As per ICH-GCP Guidelines, Serious Adverse Event (SAE) is

“Any untoward medical occurrence that at any dose:
– results in death,
– is life-threatening,
– requires inpatient hospitalization or prolongation of existing hospitalization,
– results in persistent or significant disability/incapacity,
– is a congenital anomaly/birth defect”


Adverse events may occurs during clinical investigations or trials, if it is medicinal product-related (Adverse Drug Reaction) then many reasons behind this occurrence like change in dose, population, needed monitoring, consent forms etc. This is very important when any reaction goes to its severe forms, threaten life or functions. In that case reactions should be reported to regulators.

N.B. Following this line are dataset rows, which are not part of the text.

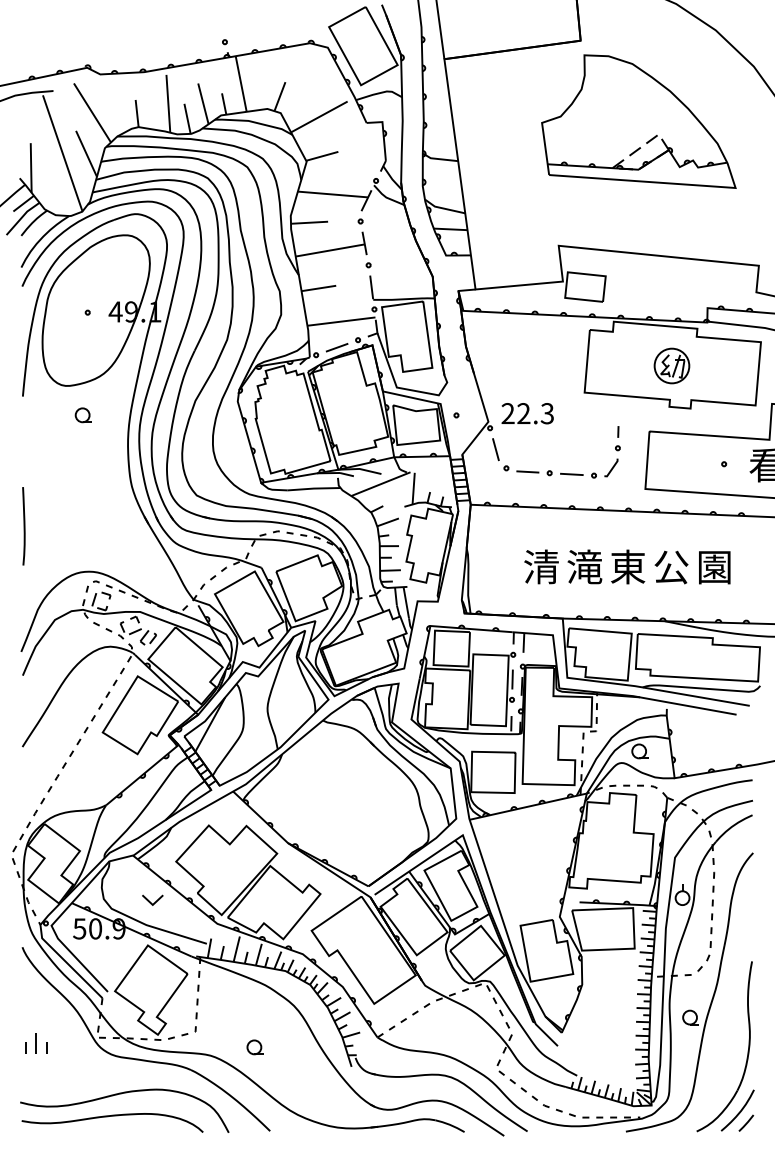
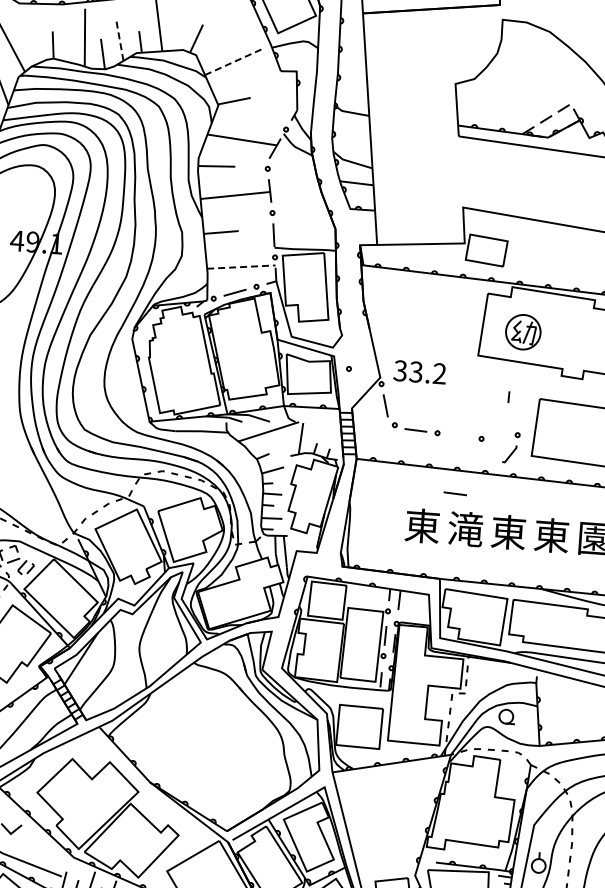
line: (203, 103) -> (119, 39), solid -> dashed
line: (319, 116) -> (234, 61), solid -> dashed
line: (341, 321) -> (241, 267), solid -> dashed
part: (671, 365) -> (522, 331), moved
text: (527, 413) -> (419, 372), 22.3 -> 33.2
part: (612, 461) -> (511, 447), moved
line: (571, 473) -> (454, 492), moved
text: (541, 566) -> (422, 525), 清 -> 東
text: (671, 566) -> (551, 535), 公 -> 東

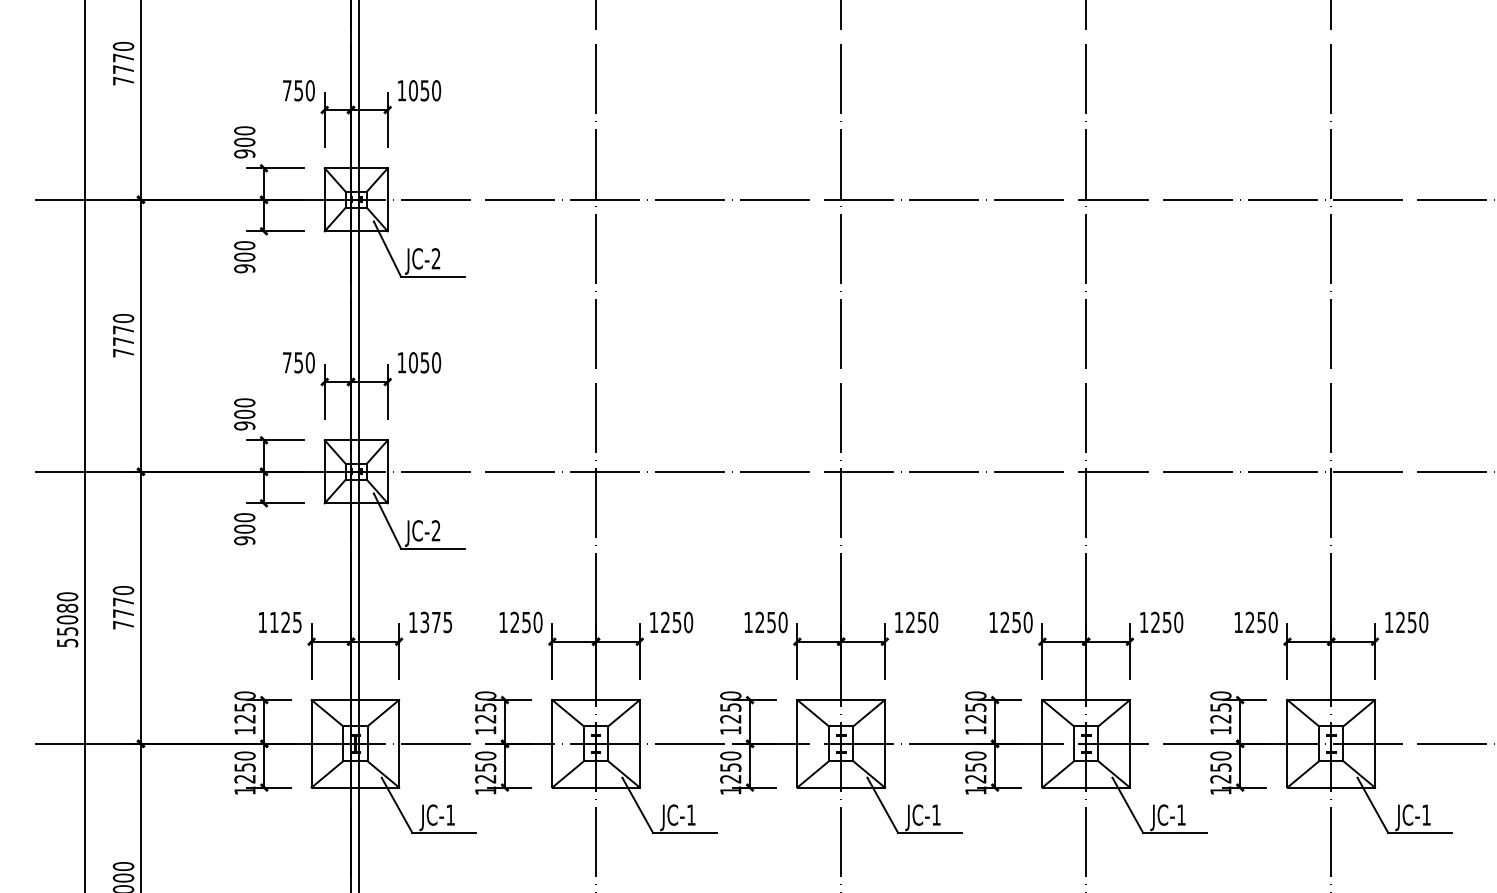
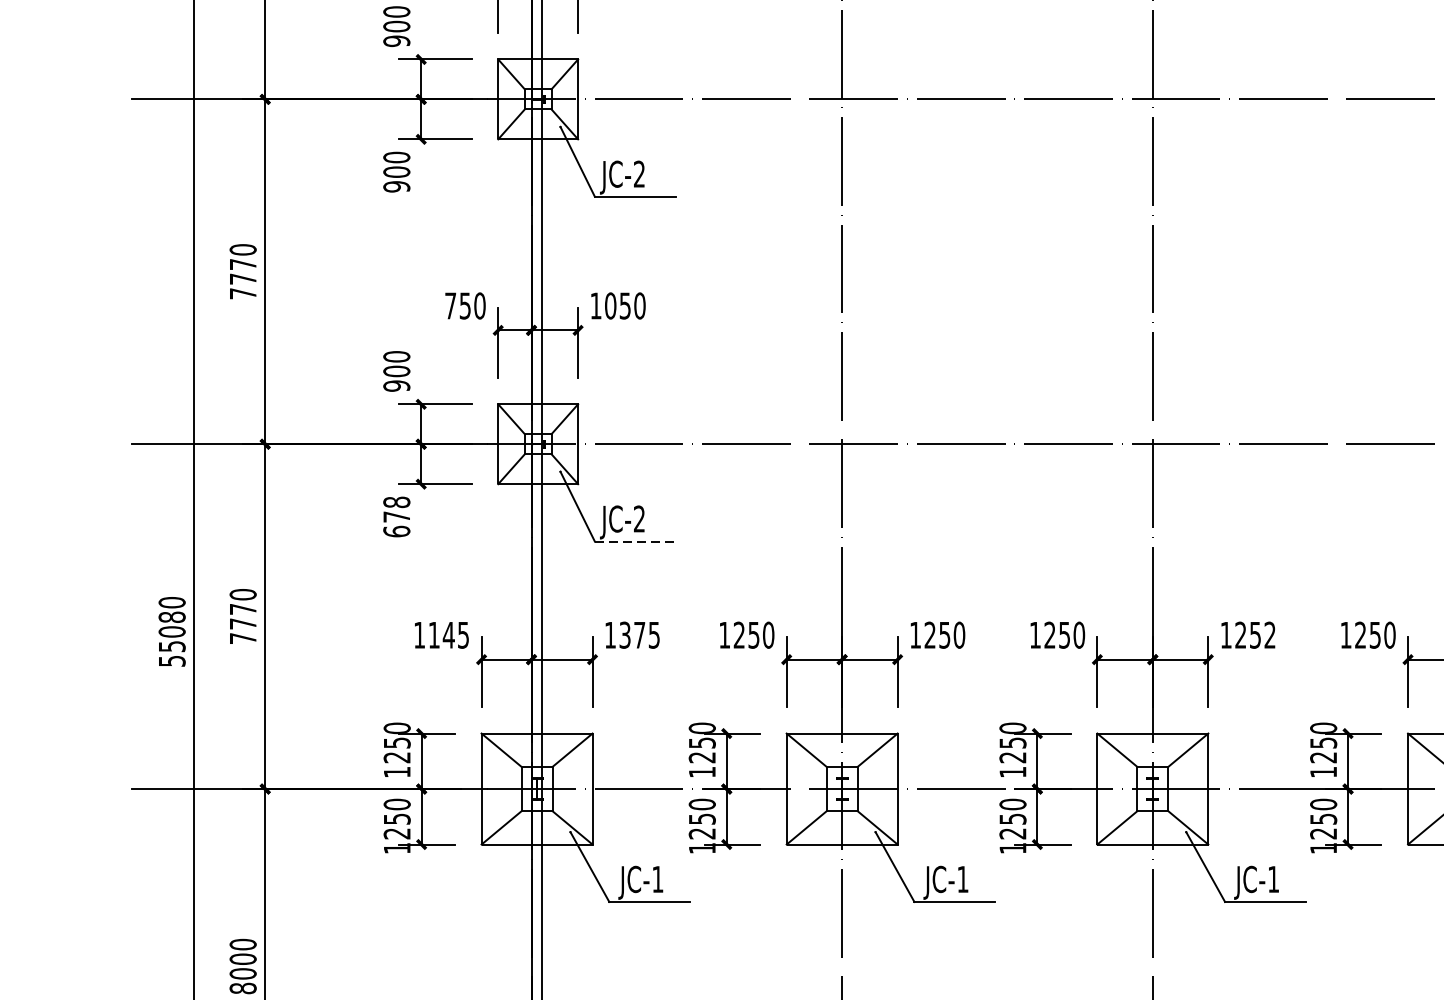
text: (244, 529) -> (396, 517), 900 -> 678
line: (432, 548) -> (634, 541), solid -> dashed
text: (285, 621) -> (448, 633), 1125 -> 1145
text: (933, 622) -> (1269, 635), 1250 -> 1252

Adverse Event and Serious Adverse Event Reporting Flow chart


Most of the guys thought that “serious” and “severe” both are same. This is a big confusion and misunderstanding between these two terms, I will show you how:

Term “severe” is used to describe the intensity or severity of the specific event or reaction (mild, moderate or severe); sometime it may be relatively minor medical significance (severe headache).

Terms “serious” is based on the patient/ event outcome or action criteria usually associated with the events that pose a threat to a patient’s life or functioning. As ICH-GCP E2A said “Seriousness serves as a guide for defining regulatory reporting obligations.”

A serious adverse event or reaction is any untoward medical occurrence that at any dose:

  • Results in death,
  • Is life-threatening,

IMPORTANT: As per definition of “serious”, the term “life-threatening” describe any event in which patient was at risk of death during event; it does not refer to an event which hypothetically might have caused death if it were more severe.

  • Requires inpatient hospitalisation or prolongation of existing hospitalisation,
  • Results in persistent or significant disability/incapacity, or
  • Is a congenital anomaly/birth defect.

Medical and scientific judgement should be exercised in deciding whether expedited reporting is appropriate in other situations, such as important medical events that may not be immediately life-threatening or result in death or hospitalisation but may jeopardise the patient or may require intervention to prevent one of the other outcomes listed in the definition above. These should also usually be considered serious.

Examples of such events are intensive treatment in an emergency room or at home for allergic bronchospasm; blood dyscrasias or convulsions that do not result in hospitalisation; or development of drug dependency or drug abuse.